A strength of our analysis is that that we have linked gene dependencies in cell line data to the relationship between gene expression and patient survival, seeking to prioritise candidates for novel therapeutic interventions. However, since we only had 80% power to demonstrate a HR of 1.46 and 1.30, for OS and PFS association with expression respectively, a failure to demonstrate a relationship for other essential genes may simply reflect study power if the effect is marginal (Supplementary Fig. 6). Ideally studying the relationship between gene expression and patient outcome is optimal within the context of a clinical trial where patients are treated in a uniform fashion and adjustment for any covariates can readily be undertaken. A limitation of our study is that our analyses are based on real world data from three publicly accessible cohorts and either no treatment information is provided, or patients have not been consistently treated. Excepting such limitations, it is the case that our findings are consistent across the three cohorts, supporting the robustness of our observations. The subtypes of MM which have chromosome t(4;14), t(11;14), t(14;16)/t(14;20) translocations or hyperdiploidy as an initiating event typically can have a different clinical course reflecting underlying biology26,34,35,36. Ideally it would be preferable to conduct analyses stratified by these driver lesions, however the number of cell lines for each MM subtype in DepMap is limited (Supplementary Table 8).
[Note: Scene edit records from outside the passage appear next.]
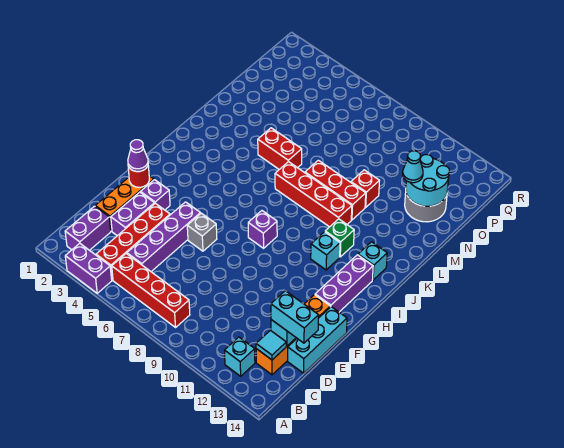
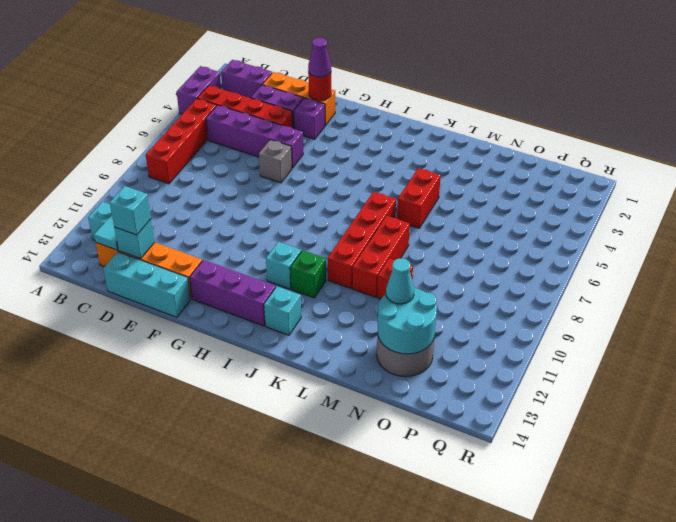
cyan 1x2 brick [271,291,319,343] -> cyan 1x1 brick [110,186,151,235]
purple 1x1 brick [248,211,277,248] -> none

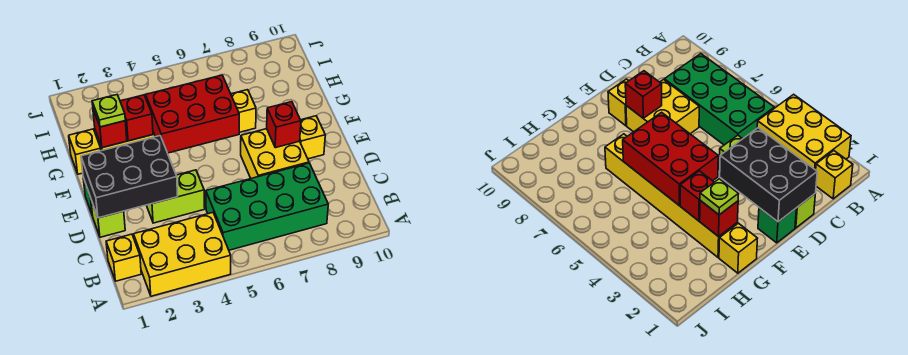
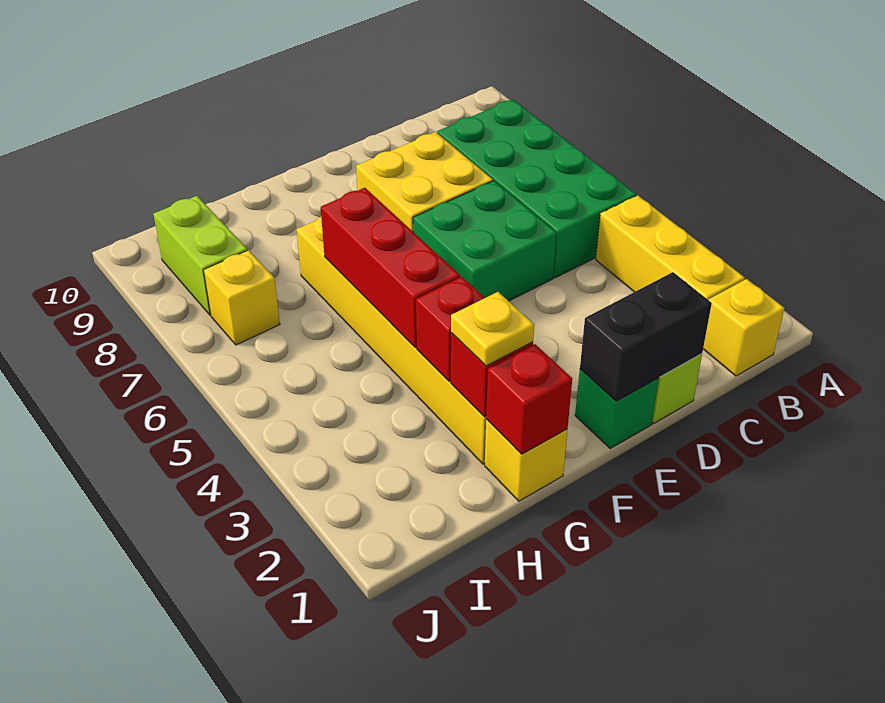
yellow 2x3 brick [134,213,231,296] -> yellow 1x3 brick [596,195,745,300]
black 2x3 brick [81,136,178,218] -> black 1x2 brick [580,272,712,401]
lime 1x2 brick [146,170,205,223] -> lime 1x2 brick moved to [153,196,247,315]
none -> green 2x2 brick [413,181,556,301]
red 1x1 brick [267,102,301,148] -> red 1x1 brick moved to [486,344,572,454]
yellow 1x1 brick [300,116,325,159] -> yellow 1x1 brick moved to [204,250,280,345]
red 2x3 brick [146,75,239,153] -> red 1x3 brick [321,188,460,347]
lime 1x1 plate [92,95,125,127] -> yellow 1x1 plate [451,292,534,366]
Given that targeting of cereblon by IMiDs is highly effective across all MM, this deficiency does not necessarily invalidate our findings37. The use of cell lines for drug dependency studies can be questioned on the basis of how well they represent the behaviour of tumour cells in patients. However, long-term culture of MM plasma cells isolated from marrow-localized disease have so far been unsuccessful38. Furthermore, the effectiveness of drugs for treating cancer is invariably determined in part by normal tissue response. Here we have sought to prioritise genes as targets on the basis of selectivity using the non-MM cell lines as surrogates for corresponding normal tissues.

The high attrition rate of cancer drug development programs is a significant barrier to realising the promise of precision oncology39. Our analysis serves to illustrate that insights from large-scale genetic perturbation screens has the potential to guide drug development and repurposing to treat MM.